The “lean in movement” forgets a few main points of where modern etiquette is screwing over women.
* You don’t have to apologize for disagreeing, simply state your opposing viewpoint. Apologizing for debating puts you at a disadvantage.
* Don’t demean yourself when you hear a compliment by minimizing it. Thank them, accept it, move on.
* Confidence is not arrogance, arrogance is not attractive. Too many women think you have to either be the mean girl and pushy in your face type or meek mouse / pushover to the group.
* It is OK to use action verbs instead of describing your actions and accomplishments in passive tense.
* You don’t have to make everything a team effort. Nor do you have to have the support and consensus of the group to do the right thing, take action to handle immediate problems - or, if you do, the organization is too bureaucratic.

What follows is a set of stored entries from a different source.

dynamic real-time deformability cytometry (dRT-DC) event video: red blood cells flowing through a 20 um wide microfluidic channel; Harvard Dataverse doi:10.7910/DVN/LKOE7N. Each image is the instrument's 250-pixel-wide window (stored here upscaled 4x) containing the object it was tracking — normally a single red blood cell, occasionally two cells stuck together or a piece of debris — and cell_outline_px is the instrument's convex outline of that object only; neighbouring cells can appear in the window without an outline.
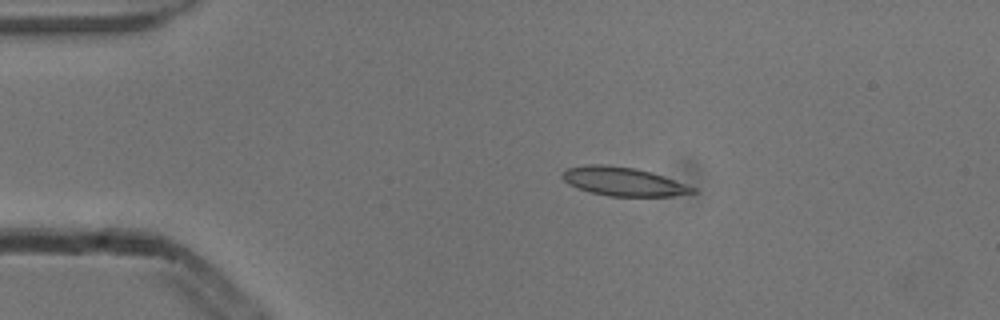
{"species": "common noctule bat (a hibernating species)", "species_latin": "Nyctalus noctula", "temperature_condition": "cold", "stored_images_in_passage": 4, "camera_frame_rate_fps": 3000, "um_per_image_px": 0.085, "animal": {"sex": "male", "body_mass_g": 13.3}, "frame": {"image": 1, "passage_image": 1, "time_ms": 0.0, "image_size_px": [1000, 320], "cell_outline_px": [[696, 192], [672, 196], [608, 196], [588, 192], [576, 188], [568, 184], [560, 176], [568, 168], [584, 164], [604, 164], [636, 168], [664, 176], [696, 188]], "centroid_in_image_um": [52.94, 15.43], "position_along_channel_um": 32.1, "area_um2": 21.85}}
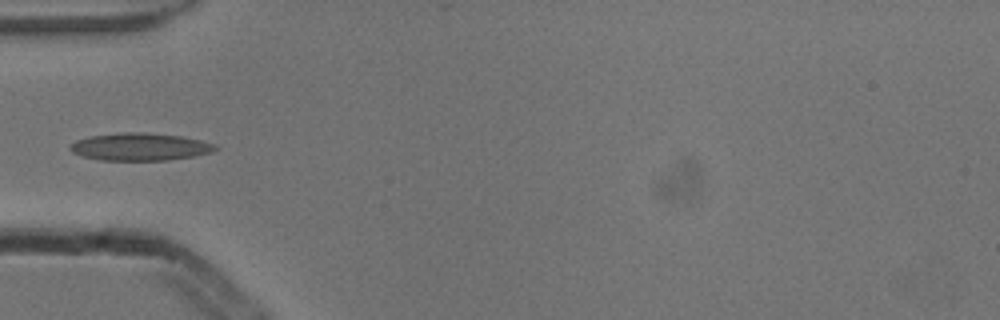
{"frame": {"image": 2, "passage_image": 3, "time_ms": 0.667, "image_size_px": [1000, 320], "cell_outline_px": [[220, 148], [212, 152], [196, 156], [168, 160], [100, 160], [84, 156], [72, 152], [68, 148], [68, 144], [76, 140], [92, 136], [124, 132], [140, 132], [180, 136], [200, 140], [216, 144]], "centroid_in_image_um": [11.92, 12.48], "position_along_channel_um": 73.1, "area_um2": 23.29}}
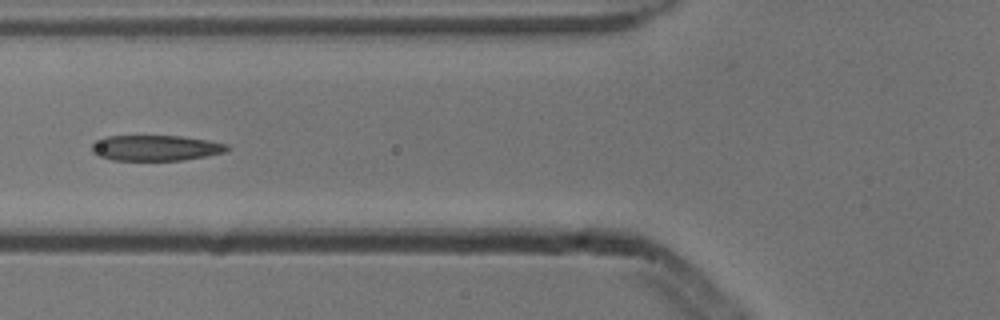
{"frame": {"image": 3, "passage_image": 4, "time_ms": 1.0, "image_size_px": [1000, 320], "cell_outline_px": [[232, 148], [224, 152], [204, 156], [180, 160], [112, 160], [100, 156], [92, 152], [92, 144], [96, 140], [104, 136], [180, 136], [228, 144]], "centroid_in_image_um": [13.2, 12.57], "position_along_channel_um": 112.6, "area_um2": 20.0}}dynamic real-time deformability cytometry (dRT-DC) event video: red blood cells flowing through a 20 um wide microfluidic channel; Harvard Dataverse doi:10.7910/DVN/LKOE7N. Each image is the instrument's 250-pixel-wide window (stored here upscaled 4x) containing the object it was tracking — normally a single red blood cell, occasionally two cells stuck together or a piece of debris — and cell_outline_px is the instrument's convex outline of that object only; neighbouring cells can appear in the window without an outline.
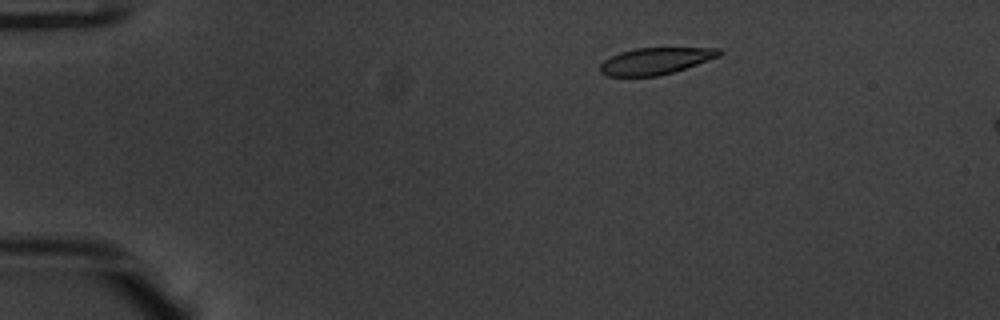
{"species": "common noctule bat (a hibernating species)", "species_latin": "Nyctalus noctula", "temperature_condition": "warm", "stored_images_in_passage": 13, "camera_frame_rate_fps": 3000, "um_per_image_px": 0.085, "animal": {"sex": "male", "body_mass_g": 20.1, "forearm_length_mm": 53.5}, "frame": {"image": 1, "passage_image": 8, "time_ms": 2.333, "image_size_px": [1000, 320], "cell_outline_px": [[720, 56], [672, 72], [656, 76], [604, 76], [600, 72], [600, 64], [604, 60], [620, 52], [636, 48], [720, 48]], "centroid_in_image_um": [55.67, 5.18], "position_along_channel_um": 29.3, "area_um2": 18.26}}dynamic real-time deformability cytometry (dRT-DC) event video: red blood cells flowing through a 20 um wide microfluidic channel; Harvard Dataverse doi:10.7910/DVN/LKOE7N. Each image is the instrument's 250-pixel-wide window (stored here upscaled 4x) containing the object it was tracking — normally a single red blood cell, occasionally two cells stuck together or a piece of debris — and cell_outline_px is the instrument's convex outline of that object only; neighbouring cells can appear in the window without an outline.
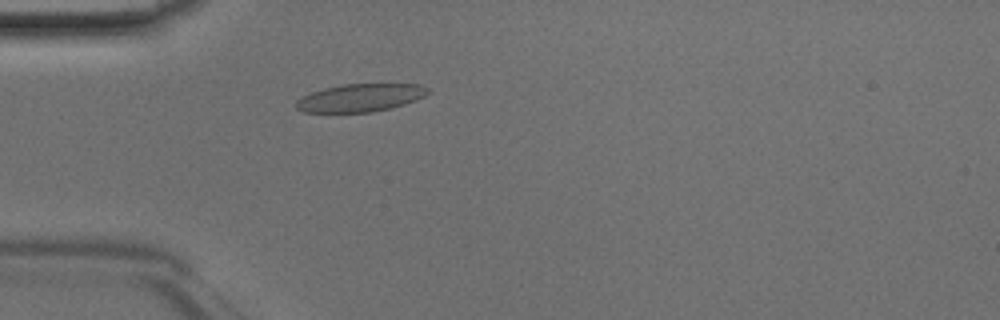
{"species": "Egyptian fruit bat (a non-hibernating species)", "species_latin": "Rousettus aegyptiacus", "temperature_condition": "room temperature", "stored_images_in_passage": 30, "camera_frame_rate_fps": 3000, "um_per_image_px": 0.085, "animal": {"sex": "male"}, "frame": {"image": 1, "passage_image": 3, "time_ms": 0.667, "image_size_px": [1000, 320], "cell_outline_px": [[428, 92], [424, 96], [416, 100], [392, 108], [372, 112], [304, 112], [296, 108], [296, 100], [312, 92], [324, 88], [344, 84], [420, 84], [428, 88]], "centroid_in_image_um": [30.63, 8.31], "position_along_channel_um": 54.4, "area_um2": 21.27}}
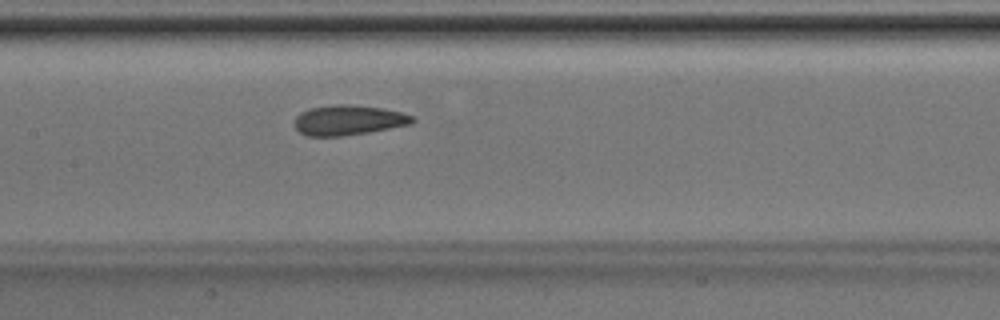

* Don’t complain about women not having opportunities and then attend female only events. NETWORK with the men and build relationships. Many minorities also self-segregate, and then complain that the reason they can’t break out is racism - neglecting their own.

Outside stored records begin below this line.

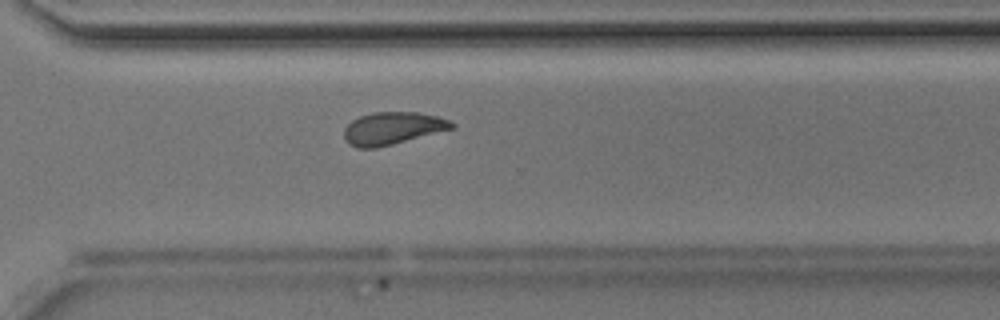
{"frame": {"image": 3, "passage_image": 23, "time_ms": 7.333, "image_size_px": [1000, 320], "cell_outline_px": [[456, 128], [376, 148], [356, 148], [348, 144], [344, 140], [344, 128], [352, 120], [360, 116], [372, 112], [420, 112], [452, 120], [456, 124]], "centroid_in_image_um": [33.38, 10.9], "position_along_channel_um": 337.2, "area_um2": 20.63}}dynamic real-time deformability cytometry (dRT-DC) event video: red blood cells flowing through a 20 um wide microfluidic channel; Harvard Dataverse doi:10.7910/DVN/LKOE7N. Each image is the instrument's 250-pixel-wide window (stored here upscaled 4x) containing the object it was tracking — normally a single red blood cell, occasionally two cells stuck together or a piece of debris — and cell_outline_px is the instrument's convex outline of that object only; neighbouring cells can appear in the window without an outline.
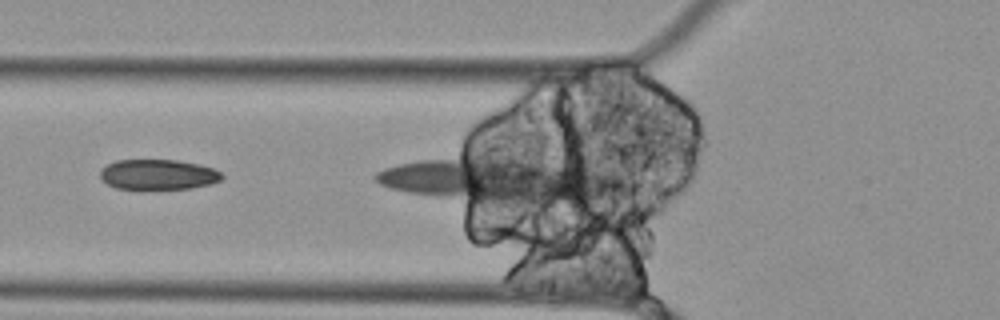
{"species": "Egyptian fruit bat (a non-hibernating species)", "species_latin": "Rousettus aegyptiacus", "temperature_condition": "cold", "stored_images_in_passage": 4, "camera_frame_rate_fps": 3000, "um_per_image_px": 0.085, "animal": {"sex": "female"}, "frame": {"image": 1, "passage_image": 3, "time_ms": 0.667, "image_size_px": [1000, 320], "cell_outline_px": [[224, 176], [220, 180], [212, 184], [192, 188], [140, 192], [116, 188], [100, 180], [100, 168], [116, 160], [176, 160], [200, 164], [212, 168], [220, 172]], "centroid_in_image_um": [13.39, 14.88], "position_along_channel_um": 112.4, "area_um2": 22.48}}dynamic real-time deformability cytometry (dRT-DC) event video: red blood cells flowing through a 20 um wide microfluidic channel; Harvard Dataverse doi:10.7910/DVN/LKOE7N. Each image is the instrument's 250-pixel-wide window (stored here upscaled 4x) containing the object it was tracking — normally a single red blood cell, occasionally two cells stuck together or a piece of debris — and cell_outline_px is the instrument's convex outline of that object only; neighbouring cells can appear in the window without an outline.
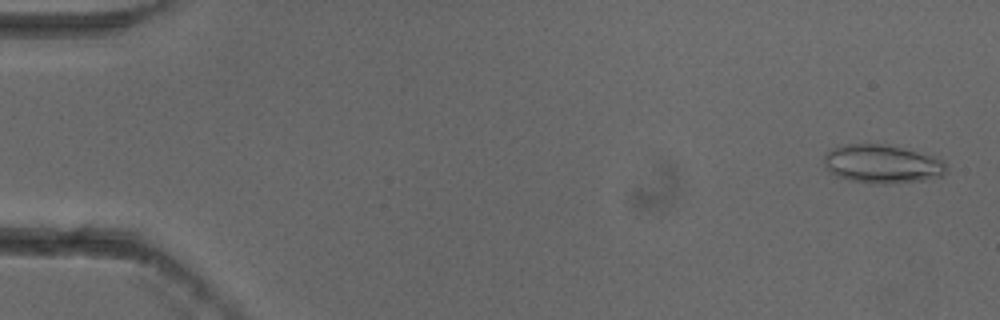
{"species": "common noctule bat (a hibernating species)", "species_latin": "Nyctalus noctula", "temperature_condition": "cold", "stored_images_in_passage": 11, "camera_frame_rate_fps": 3000, "um_per_image_px": 0.085, "animal": {"sex": "female"}, "frame": {"image": 1, "passage_image": 2, "time_ms": 0.333, "image_size_px": [1000, 320], "cell_outline_px": [[948, 172], [944, 176], [924, 180], [884, 184], [852, 180], [836, 176], [824, 164], [824, 152], [848, 144], [880, 144], [940, 156], [944, 160], [948, 168]], "centroid_in_image_um": [75.08, 13.94], "position_along_channel_um": 9.9, "area_um2": 27.46}}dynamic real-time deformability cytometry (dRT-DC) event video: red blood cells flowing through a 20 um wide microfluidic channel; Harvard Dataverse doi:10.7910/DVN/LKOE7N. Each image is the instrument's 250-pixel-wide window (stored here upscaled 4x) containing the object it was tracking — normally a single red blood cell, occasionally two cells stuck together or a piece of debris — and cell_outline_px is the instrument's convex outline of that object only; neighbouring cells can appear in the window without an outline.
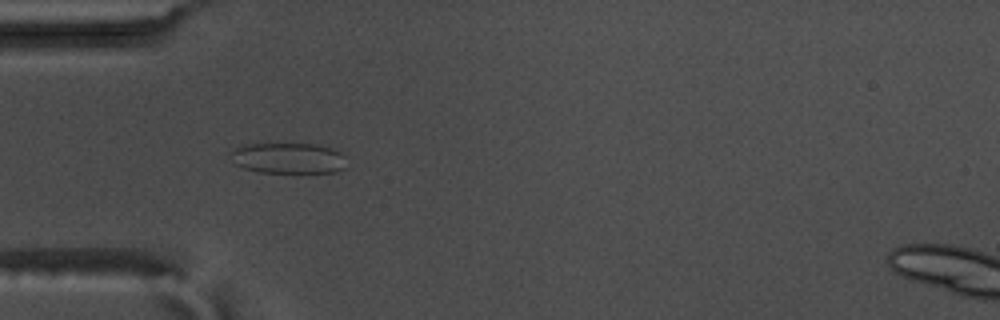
{"species": "common noctule bat (a hibernating species)", "species_latin": "Nyctalus noctula", "temperature_condition": "warm", "stored_images_in_passage": 57, "camera_frame_rate_fps": 3000, "um_per_image_px": 0.085, "animal": {"sex": "male", "body_mass_g": 17.5, "forearm_length_mm": 52.3}, "frame": {"image": 1, "passage_image": 18, "time_ms": 5.667, "image_size_px": [1000, 320], "cell_outline_px": [[344, 168], [336, 172], [260, 172], [244, 168], [236, 164], [228, 152], [236, 148], [248, 144], [316, 144], [332, 148], [340, 152], [344, 156]], "centroid_in_image_um": [24.5, 13.44], "position_along_channel_um": 60.5, "area_um2": 20.58}}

* Learn how to give constructive criticism with the criticism sandwich.
* Don’t gossip. If the person you’re talking to can’t fix it, talk to someone who can.
* Give presentations based on the strength of the evidence and data, and minimize your feelings, though you should give your advice/opinion/recommendation. Saying “I feel that” versus “the data suggests” detracts from anything else you say.
Sexism from the Washington rag.
I feel sorry for millemials in general. All generations have it tough in some way because life is often unforgiving. I just feel like millenials are the recipients of a society stretched beyond its natural limits where one’s natural feelings and tendencies are treated like criminal acts.
I guess that the woman they have speaking is not Margaret Thatcher.
Ha...opposite for my husband and I...he’s an analytical. ..I’m a driver...depends on personality IMHO...I just have to tell him I want tha answer...not the background specifics...
Lol...or a Brit!
I think men, even that young man, are generally more tough when it comes to criticism than women. I find critcism hard. Maybe more from upbringing...but being of the female species doesn’t help. I don’t think I would cry, though.
Man Maggie was good!
I admire her and Churchill so much. Frickin’ giants.
Nonsense. No women I work with (or, at times, for) have ever spoken in such a namby-pamby manner.
Perceptive comment. Please consider:
* Fathers are hard on sons, specifically to toughen them up, preparing them for reality. That's why we're tougher--it's beaten into us. Men compete. And that's why single mothers cannot raise men. (That's primarily what's gone wrong in the black community: welfare created single mothers.)
* Females, made more empathetic by their Creator, are naturally less able to tolerate criticism, especially harsh criticism. They're neither equipped nor trained for it. Women relate. That's why single fathers cannot raise women.
* As a woman, although criticism is difficult, you have gifts and talents that are foreign and difficult to men. As I'm sure you're well aware--in fact, that kind of insight is one of those gifts.
"I never get to ... it's not *fair* !"
I think that is more of a personality thing than a gender thing.
I do not mind criticism at all. Being criticized means that the person being critical sees a way in which I can improve my performance that I did not see for myself.
There is a difference between constructive criticism and criticism meant to belittle people. If the purpose of the criticism is belittlement, then the critic should just not say anything.